[[ DATA, beginning ]]
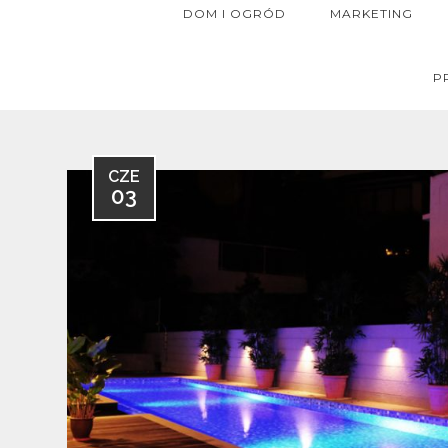
DOM I OGRÓD
MARKETING
P
CZE
03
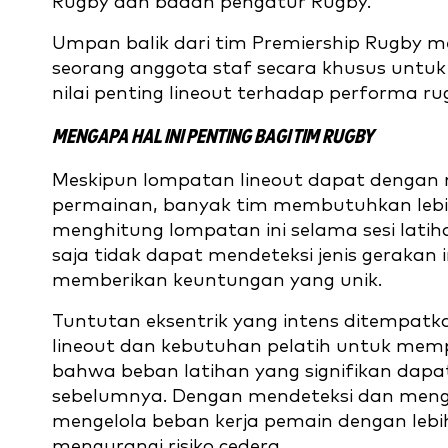
Rugby dan badan pengatur Rugby.
Umpan balik dari tim Premiership Rugby 
seorang anggota staf secara khusus untu
nilai penting lineout terhadap performa ru
MENGAPA HAL INI PENTING BAGI TIM RUGBY
Meskipun lompatan lineout dapat dengan
permainan, banyak tim membutuhkan lebi
menghitung lompatan ini selama sesi latiha
saja tidak dapat mendeteksi jenis gerakan
memberikan keuntungan yang unik.
Tuntutan eksentrik yang intens ditempat
lineout dan kebutuhan pelatih untuk mempra
bahwa beban latihan yang signifikan dapa
sebelumnya. Dengan mendeteksi dan mengan
mengelola beban kerja pemain dengan lebih
mengurangi risiko cedera.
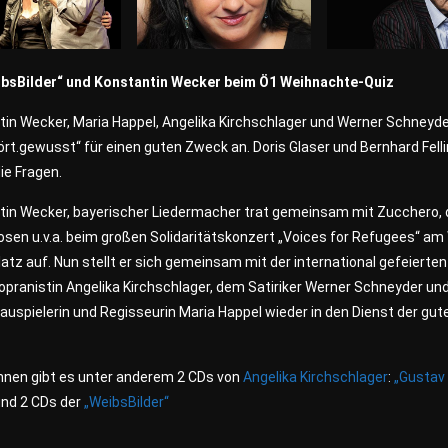
ibsBilder“ und Konstantin Wecker beim Ö1 Weihnachte-Quiz
in Wecker, Maria Happel, Angelika Kirchschlager und Werner Schneyde
ört.gewusst“ für einen guten Zweck an. Doris Glaser und Bernhard Fell
die Fragen.
tin Wecker, bayerischer Liedermacher trat gemeinsam mit Zucchero,
sen u.v.a. beim großen Solidaritätskonzert „Voices for Refugees“ am
atz auf. Nun stellt er sich gemeinsam mit der international gefeierten
pranistin Angelika Kirchschlager, dem Satiriker Werner Schneyder un
uspielerin und Regisseurin Maria Happel wieder in den Dienst der gut
nnen gibt es unter anderem 2 CDs von
Angelika Kirchschlager
:
„Gustav
nd 2 CDs der
„WeibsBilder“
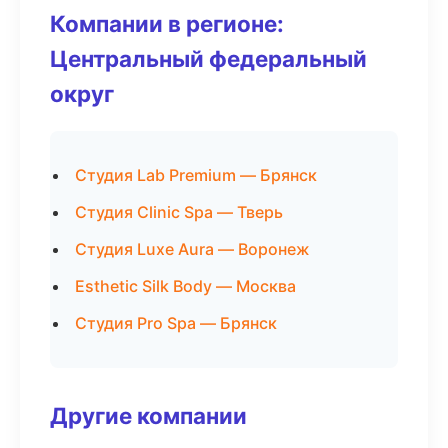
Компании в регионе:
Центральный федеральный
округ
Студия Lab Premium — Брянск
Студия Clinic Spa — Тверь
Студия Luxe Aura — Воронеж
Esthetic Silk Body — Москва
Студия Pro Spa — Брянск
Другие компании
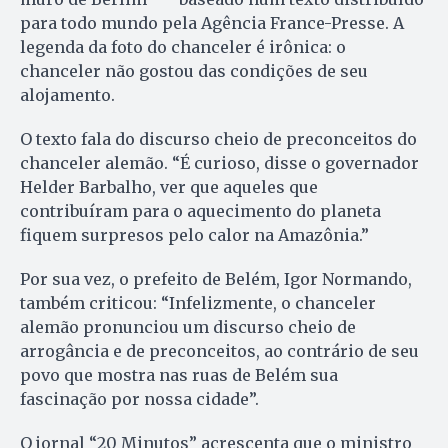
para todo mundo pela Agência France-Presse. A
legenda da foto do chanceler é irônica: o
chanceler não gostou das condições de seu
alojamento.
O texto fala do discurso cheio de preconceitos do
chanceler alemão. “É curioso, disse o governador
Helder Barbalho, ver que aqueles que
contribuíram para o aquecimento do planeta
fiquem surpresos pelo calor na Amazônia.”
Por sua vez, o prefeito de Belém, Igor Normando,
também criticou: “Infelizmente, o chanceler
alemão pronunciou um discurso cheio de
arrogância e de preconceitos, ao contrário de seu
povo que mostra nas ruas de Belém sua
fascinação por nossa cidade”.
O jornal “20 Minutos” acrescenta que o ministro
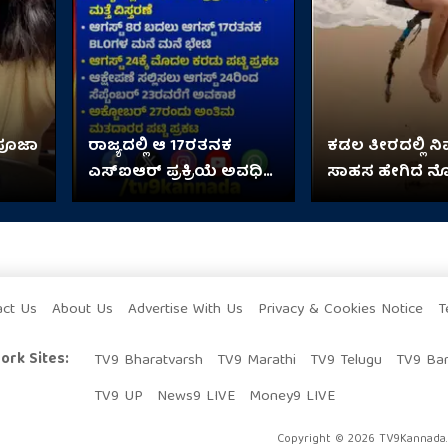
 ಪೂಜಾ
ರಾಜ್ಯದಲ್ಲಿ ಆ 17ರತನಕ
ಕಡಲ ತೀರದಲ್ಲಿ ನಿ
ಎಸ್‌ಐಆರ್ ಪ್ರಕ್ರಿಯೆ ಅವಧಿ
ಸಾಹಸ ಹೇಗಿದೆ ನ
ವಿಸ್ತರಣೆ
act Us
About Us
Advertise With Us
Privacy & Cookies Notice
T
ork Sites:
TV9 Bharatvarsh
TV9 Marathi
TV9 Telugu
TV9 Ba
TV9 UP
News9 LIVE
Money9 LIVE
Copyright © 2026 TV9Kannada. 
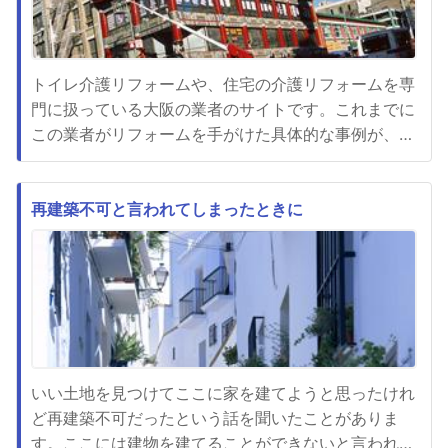
トイレ介護リフォームや、住宅の介護リフォームを専
門に扱っている大阪の業者のサイトです。これまでに
この業者がリフォームを手がけた具体的な事例が、写
真付きで紹介されており、住宅各部の手すりや、スロ
ープに至るまで仕上がりがどのようなイメージになる
のかを施工前に確認できます。工事についてわからな
再建築不可と言われてしまったときに
い事があれば、サイト内のフォームから遠慮無く連絡
できるシステムがあります...
いい土地を見つけてここに家を建てようと思ったけれ
ど再建築不可だったという話を聞いたことがありま
す。ここには建物を建てることができないと言われて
[[ DATA, end ]]
• _TASK INSTRUCTIONS_: Using the data above, which lines fall from the one with "disse o governador" through the one with "Money9 LIVE"? Repeat them exactly, ends included, minus any pictures.

• _EXERCISE OUTPUT_:
chanceler alemão. “É curioso, disse o governador
Helder Barbalho, ver que aqueles que
contribuíram para o aquecimento do planeta
fiquem surpresos pelo calor na Amazônia.”
Por sua vez, o prefeito de Belém, Igor Normando,
também criticou: “Infelizmente, o chanceler
alemão pronunciou um discurso cheio de
arrogância e de preconceitos, ao contrário de seu
povo que mostra nas ruas de Belém sua
fascinação por nossa cidade”.
O jornal “20 Minutos” acrescenta que o ministro
 ಪೂಜಾ
ರಾಜ್ಯದಲ್ಲಿ ಆ 17ರತನಕ
ಕಡಲ ತೀರದಲ್ಲಿ ನಿ
ಎಸ್‌ಐಆರ್ ಪ್ರಕ್ರಿಯೆ ಅವಧಿ
ಸಾಹಸ ಹೇಗಿದೆ ನ
ವಿಸ್ತರಣೆ
act Us
About Us
Advertise With Us
Privacy & Cookies Notice
T
ork Sites:
TV9 Bharatvarsh
TV9 Marathi
TV9 Telugu
TV9 Ba
TV9 UP
News9 LIVE
Money9 LIVE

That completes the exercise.